··· DATA SHOWN

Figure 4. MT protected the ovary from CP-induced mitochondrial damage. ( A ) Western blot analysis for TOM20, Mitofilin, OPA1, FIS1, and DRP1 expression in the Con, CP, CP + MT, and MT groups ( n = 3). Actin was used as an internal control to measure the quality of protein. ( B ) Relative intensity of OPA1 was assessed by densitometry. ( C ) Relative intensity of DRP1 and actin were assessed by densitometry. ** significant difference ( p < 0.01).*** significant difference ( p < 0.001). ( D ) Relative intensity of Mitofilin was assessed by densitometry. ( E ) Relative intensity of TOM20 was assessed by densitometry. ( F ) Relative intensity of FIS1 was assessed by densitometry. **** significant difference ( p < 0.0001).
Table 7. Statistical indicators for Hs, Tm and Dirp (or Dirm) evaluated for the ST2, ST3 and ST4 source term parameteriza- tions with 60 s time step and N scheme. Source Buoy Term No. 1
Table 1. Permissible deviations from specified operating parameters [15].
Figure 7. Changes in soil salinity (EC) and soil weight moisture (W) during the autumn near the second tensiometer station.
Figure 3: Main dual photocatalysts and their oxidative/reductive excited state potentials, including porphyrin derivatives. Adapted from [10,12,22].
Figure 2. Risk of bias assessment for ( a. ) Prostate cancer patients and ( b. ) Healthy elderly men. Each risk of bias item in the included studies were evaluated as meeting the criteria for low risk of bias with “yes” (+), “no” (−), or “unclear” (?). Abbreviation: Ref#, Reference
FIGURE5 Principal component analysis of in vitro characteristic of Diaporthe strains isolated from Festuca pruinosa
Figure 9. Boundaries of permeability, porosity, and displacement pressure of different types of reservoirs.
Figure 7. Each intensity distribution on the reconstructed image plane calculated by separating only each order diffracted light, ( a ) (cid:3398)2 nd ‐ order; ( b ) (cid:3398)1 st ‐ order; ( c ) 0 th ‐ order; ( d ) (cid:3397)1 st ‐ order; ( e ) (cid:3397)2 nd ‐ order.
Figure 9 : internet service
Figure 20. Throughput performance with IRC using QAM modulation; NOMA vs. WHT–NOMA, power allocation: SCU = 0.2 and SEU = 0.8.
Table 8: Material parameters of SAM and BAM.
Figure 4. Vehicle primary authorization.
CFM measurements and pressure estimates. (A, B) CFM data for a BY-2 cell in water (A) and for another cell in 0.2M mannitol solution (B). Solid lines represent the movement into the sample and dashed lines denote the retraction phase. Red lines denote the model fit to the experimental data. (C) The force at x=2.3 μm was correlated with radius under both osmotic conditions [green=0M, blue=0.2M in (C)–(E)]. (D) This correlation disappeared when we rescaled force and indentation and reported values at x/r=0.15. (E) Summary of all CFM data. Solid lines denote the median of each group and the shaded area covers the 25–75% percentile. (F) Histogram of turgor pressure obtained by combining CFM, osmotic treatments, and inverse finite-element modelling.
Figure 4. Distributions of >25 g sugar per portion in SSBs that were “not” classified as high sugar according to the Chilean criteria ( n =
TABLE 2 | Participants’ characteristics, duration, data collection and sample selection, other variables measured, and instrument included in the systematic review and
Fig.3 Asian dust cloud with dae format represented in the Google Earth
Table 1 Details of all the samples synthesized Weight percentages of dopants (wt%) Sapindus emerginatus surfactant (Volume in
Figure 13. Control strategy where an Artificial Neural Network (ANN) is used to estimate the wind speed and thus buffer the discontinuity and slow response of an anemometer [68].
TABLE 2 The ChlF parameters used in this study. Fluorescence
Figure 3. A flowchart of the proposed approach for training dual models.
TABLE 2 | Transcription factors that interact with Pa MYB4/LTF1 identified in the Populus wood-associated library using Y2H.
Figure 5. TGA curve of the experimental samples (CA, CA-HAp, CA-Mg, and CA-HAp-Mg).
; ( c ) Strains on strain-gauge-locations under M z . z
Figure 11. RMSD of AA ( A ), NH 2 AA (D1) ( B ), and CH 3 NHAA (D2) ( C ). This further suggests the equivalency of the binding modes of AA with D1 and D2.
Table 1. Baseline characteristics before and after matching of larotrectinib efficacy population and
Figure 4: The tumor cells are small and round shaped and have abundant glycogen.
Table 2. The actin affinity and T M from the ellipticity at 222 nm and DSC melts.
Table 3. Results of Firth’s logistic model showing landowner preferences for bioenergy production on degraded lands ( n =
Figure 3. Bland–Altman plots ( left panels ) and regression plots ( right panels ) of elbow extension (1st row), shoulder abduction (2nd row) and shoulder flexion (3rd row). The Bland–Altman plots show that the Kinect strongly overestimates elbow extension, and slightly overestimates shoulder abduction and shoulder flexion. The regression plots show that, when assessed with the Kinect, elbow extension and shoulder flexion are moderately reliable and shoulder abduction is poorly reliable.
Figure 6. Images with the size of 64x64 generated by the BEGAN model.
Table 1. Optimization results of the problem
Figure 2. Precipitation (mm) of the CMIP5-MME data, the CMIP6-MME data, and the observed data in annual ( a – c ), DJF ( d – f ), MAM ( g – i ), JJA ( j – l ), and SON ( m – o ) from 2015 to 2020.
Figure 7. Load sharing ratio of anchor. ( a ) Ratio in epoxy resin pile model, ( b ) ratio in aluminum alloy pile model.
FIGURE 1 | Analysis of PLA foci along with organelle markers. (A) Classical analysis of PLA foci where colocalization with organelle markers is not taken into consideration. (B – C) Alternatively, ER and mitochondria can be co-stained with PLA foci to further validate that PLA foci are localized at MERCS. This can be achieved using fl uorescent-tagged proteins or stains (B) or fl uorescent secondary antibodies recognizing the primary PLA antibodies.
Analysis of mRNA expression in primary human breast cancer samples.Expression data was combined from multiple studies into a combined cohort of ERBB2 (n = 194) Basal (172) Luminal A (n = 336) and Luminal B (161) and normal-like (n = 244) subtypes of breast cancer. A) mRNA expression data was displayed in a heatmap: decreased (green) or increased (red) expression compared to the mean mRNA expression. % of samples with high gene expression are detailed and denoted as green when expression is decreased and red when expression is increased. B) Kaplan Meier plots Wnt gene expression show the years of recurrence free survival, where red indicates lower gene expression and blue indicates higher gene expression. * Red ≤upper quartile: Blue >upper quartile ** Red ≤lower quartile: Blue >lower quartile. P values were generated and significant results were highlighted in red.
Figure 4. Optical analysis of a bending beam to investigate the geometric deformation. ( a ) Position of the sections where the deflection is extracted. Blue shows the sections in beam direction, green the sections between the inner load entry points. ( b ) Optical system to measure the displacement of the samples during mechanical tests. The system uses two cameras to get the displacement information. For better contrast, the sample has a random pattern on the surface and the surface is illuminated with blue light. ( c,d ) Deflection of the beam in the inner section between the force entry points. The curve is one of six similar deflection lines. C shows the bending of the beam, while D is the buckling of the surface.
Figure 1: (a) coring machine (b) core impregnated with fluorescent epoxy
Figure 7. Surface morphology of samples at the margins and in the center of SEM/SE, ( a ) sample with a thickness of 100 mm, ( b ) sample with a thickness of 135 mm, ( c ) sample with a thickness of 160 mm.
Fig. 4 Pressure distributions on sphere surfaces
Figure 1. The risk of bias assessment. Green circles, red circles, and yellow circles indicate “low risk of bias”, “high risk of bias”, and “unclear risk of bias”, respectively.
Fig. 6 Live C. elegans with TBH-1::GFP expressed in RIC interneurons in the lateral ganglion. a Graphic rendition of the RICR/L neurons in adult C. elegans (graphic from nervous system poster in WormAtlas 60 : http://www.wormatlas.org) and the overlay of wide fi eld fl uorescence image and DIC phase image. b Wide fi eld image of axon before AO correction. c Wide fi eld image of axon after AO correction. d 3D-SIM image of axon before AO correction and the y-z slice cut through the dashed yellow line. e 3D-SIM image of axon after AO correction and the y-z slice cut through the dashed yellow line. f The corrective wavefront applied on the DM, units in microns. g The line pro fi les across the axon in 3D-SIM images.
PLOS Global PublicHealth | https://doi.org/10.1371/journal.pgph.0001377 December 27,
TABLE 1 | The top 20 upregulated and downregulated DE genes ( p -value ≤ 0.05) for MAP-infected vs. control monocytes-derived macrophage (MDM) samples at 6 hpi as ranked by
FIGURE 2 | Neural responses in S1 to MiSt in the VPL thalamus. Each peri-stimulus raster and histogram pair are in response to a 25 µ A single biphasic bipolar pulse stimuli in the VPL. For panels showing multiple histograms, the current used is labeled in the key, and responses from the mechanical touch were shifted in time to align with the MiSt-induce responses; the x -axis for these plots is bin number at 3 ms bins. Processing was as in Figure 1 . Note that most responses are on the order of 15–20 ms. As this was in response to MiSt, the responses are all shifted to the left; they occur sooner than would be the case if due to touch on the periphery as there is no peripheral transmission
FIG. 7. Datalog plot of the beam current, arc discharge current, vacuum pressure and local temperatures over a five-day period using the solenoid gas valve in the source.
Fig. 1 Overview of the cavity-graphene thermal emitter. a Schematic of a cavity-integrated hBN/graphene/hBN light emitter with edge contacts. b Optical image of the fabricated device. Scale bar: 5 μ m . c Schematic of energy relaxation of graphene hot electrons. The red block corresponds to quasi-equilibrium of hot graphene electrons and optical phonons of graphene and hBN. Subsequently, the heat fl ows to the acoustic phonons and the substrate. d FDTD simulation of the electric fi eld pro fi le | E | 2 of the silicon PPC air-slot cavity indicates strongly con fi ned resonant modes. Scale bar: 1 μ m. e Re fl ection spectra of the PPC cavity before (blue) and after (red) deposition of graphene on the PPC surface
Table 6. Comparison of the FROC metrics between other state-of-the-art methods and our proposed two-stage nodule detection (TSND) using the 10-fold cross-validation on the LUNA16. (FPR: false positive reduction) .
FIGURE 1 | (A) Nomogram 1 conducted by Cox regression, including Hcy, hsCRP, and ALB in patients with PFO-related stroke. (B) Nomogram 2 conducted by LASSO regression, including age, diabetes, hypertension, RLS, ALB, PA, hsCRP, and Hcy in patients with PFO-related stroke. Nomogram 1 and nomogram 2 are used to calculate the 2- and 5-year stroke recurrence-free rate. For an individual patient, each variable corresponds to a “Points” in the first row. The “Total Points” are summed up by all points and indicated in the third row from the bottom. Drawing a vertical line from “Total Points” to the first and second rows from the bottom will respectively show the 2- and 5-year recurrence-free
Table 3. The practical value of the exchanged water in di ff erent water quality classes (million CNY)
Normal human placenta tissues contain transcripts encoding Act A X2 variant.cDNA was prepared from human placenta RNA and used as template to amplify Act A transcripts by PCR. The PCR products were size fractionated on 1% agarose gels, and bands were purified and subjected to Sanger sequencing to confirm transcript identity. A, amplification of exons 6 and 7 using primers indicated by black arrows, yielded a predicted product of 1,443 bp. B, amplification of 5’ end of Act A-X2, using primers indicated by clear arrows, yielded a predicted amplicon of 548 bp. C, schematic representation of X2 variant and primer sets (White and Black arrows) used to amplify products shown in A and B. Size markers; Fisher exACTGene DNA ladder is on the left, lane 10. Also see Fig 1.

······

AIM OF THE TASK:
Print, from the entries above, the line with "Fig. 6 Live", the line with "FIG. 7. Datalog" and all lines between them, exactly and with nothing else.

SOLUTION:
Fig. 6 Live C. elegans with TBH-1::GFP expressed in RIC interneurons in the lateral ganglion. a Graphic rendition of the RICR/L neurons in adult C. elegans (graphic from nervous system poster in WormAtlas 60 : http://www.wormatlas.org) and the overlay of wide fi eld fl uorescence image and DIC phase image. b Wide fi eld image of axon before AO correction. c Wide fi eld image of axon after AO correction. d 3D-SIM image of axon before AO correction and the y-z slice cut through the dashed yellow line. e 3D-SIM image of axon after AO correction and the y-z slice cut through the dashed yellow line. f The corrective wavefront applied on the DM, units in microns. g The line pro fi les across the axon in 3D-SIM images.
PLOS Global PublicHealth | https://doi.org/10.1371/journal.pgph.0001377 December 27,
TABLE 1 | The top 20 upregulated and downregulated DE genes ( p -value ≤ 0.05) for MAP-infected vs. control monocytes-derived macrophage (MDM) samples at 6 hpi as ranked by
FIGURE 2 | Neural responses in S1 to MiSt in the VPL thalamus. Each peri-stimulus raster and histogram pair are in response to a 25 µ A single biphasic bipolar pulse stimuli in the VPL. For panels showing multiple histograms, the current used is labeled in the key, and responses from the mechanical touch were shifted in time to align with the MiSt-induce responses; the x -axis for these plots is bin number at 3 ms bins. Processing was as in Figure 1 . Note that most responses are on the order of 15–20 ms. As this was in response to MiSt, the responses are all shifted to the left; they occur sooner than would be the case if due to touch on the periphery as there is no peripheral transmission
FIG. 7. Datalog plot of the beam current, arc discharge current, vacuum pressure and local temperatures over a five-day period using the solenoid gas valve in the source.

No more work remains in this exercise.